DESCRIPTION OF THE TASK ::
For the word "white", count the lines of the data that include it and give only the total.

MATERIAL PROVIDED ::
────────────────────────────────────────
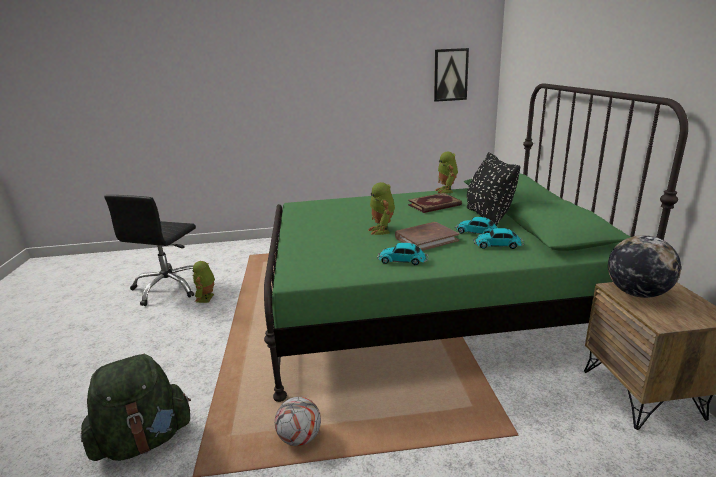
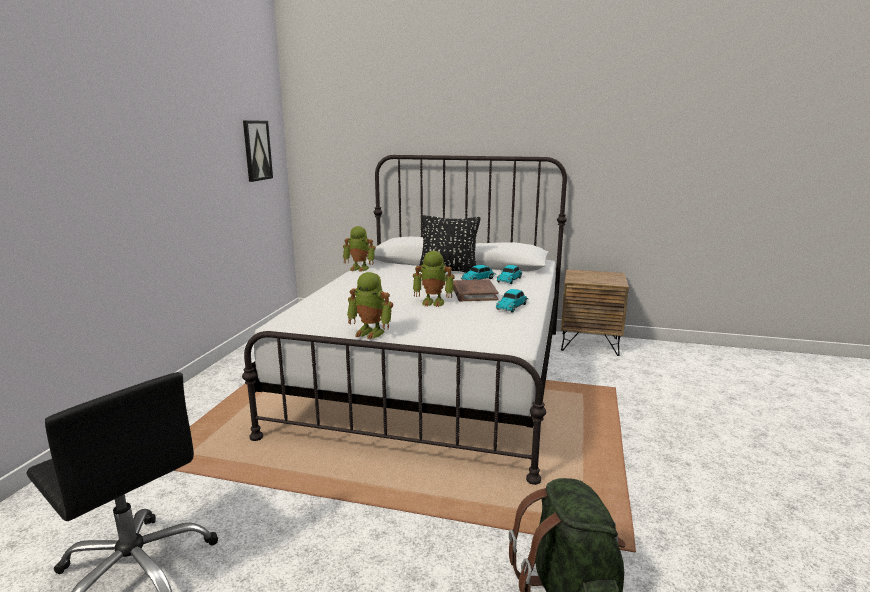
camera: 70 degrees left, 5 degrees down
(207, 298) = (243, 523): toy robot -> toy robot (371, 332)
(300, 438) = (595, 477): football -> none
(428, 307) = (435, 375): green bed -> white bed
(434, 205) = (394, 278): book -> none
(637, 293) = (583, 278): globe -> none

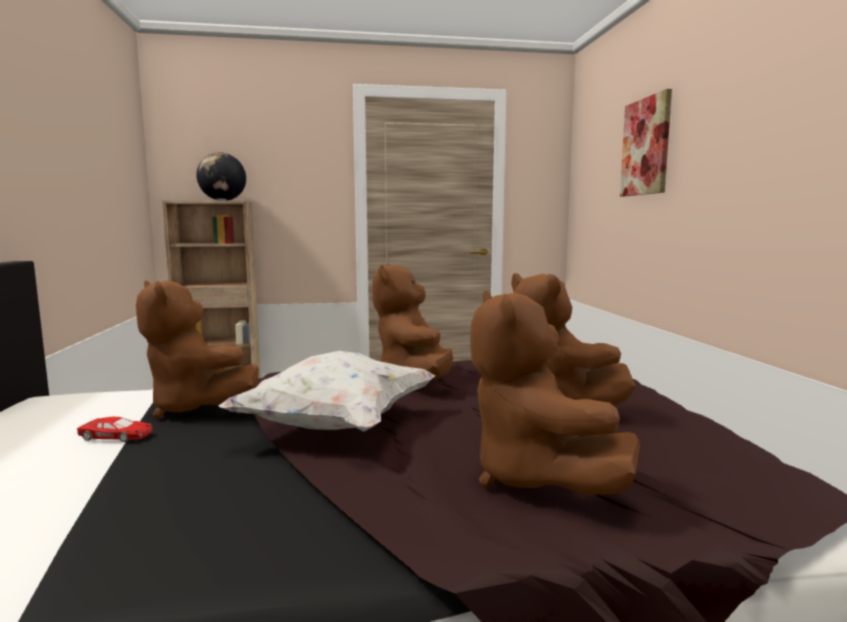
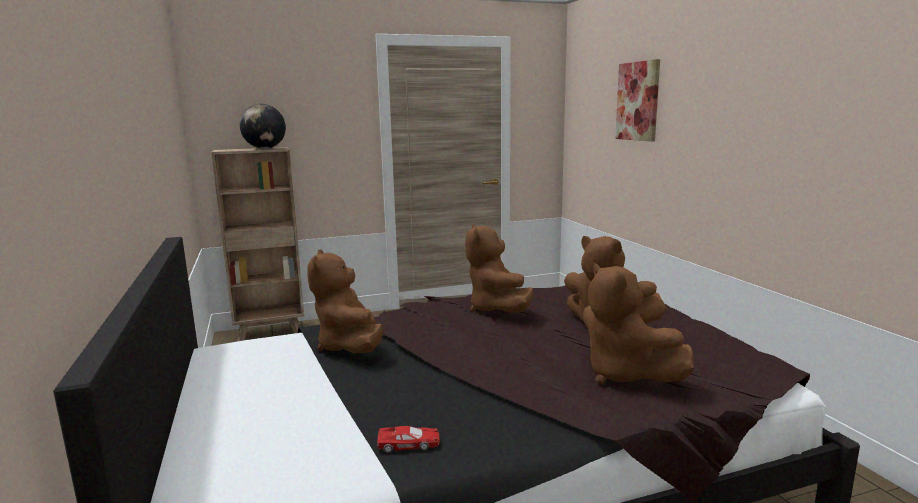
camera: 10 degrees left, 5 degrees up
(117, 436) = (316, 374): red toy car -> red toy car (409, 444)
(196, 408) = (350, 347): brown plush toy -> brown plush toy turned 45 degrees clockwise
(337, 425) = (473, 352): white pillow -> none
────────────────────────────────────────
WORKED SOLUTION ::
2